Your budget is fairly high for Madrid in the current economic climate so you should be able to choose where you like (although as Pesky said, La Moraleja may be out of reach).
But your desire to find a place in the outskirts with a house in walking distance from a town center could be difficult because most towns and villages close enough to Madrid have become absorbed into the Metropolis and are in effect, nothing more than outlying districts of Madrid, so, you might as well pick any district that you think is convenient.
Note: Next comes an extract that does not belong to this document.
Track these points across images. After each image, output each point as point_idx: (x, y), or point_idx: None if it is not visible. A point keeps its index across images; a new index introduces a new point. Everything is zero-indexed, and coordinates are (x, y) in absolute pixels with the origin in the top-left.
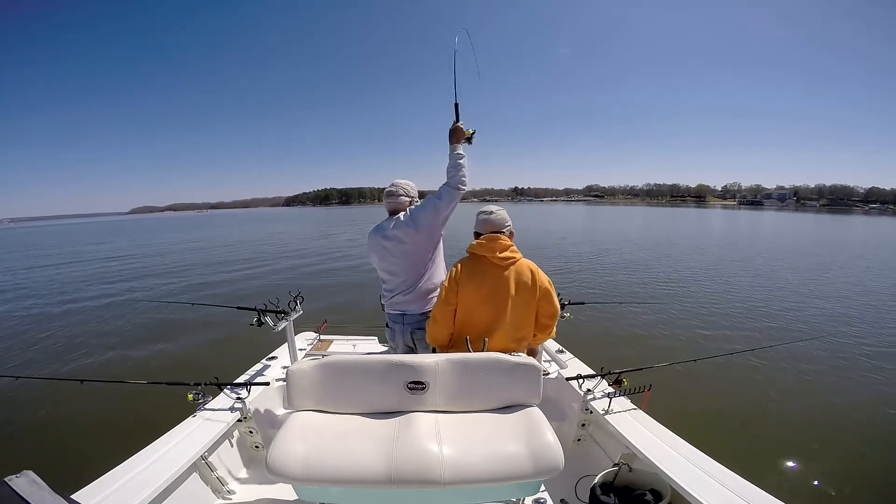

The good thing about Madrid is that most districts (barrios) have a "towny" feel to them, with their own park etc.
If you really want a separate town / village, I think you will have to be prepared for more than a 40 minute commute.


----------



## Pesky Wesky (May 10, 2009)

Overandout said:


> I have never heard of native English kids being excluded from bilingual programs (although I am sure it is possible), but when we first sent our older son to school we looked into these schools and were met with bewilderment from the schools.
> 
> Their view was very much in line with what kalohi states; that this program is to help Spanish nationals with their English. They certainly could not understand why English kids would need this. Their view was that they would learn better English at home than the school could offer, even with the bilingual program.
> 
> ...


Maybe if we knew exactly where it was (within reason, I understand you may not want to put the exact company name) we could advise you as to train connections. The local trains (cercanias) are really very good and many companies run bus services to and from the train to their offices...


----------



## drewsundin (Jun 12, 2016)

The office is on Calle Salvador de Madariaga.


----------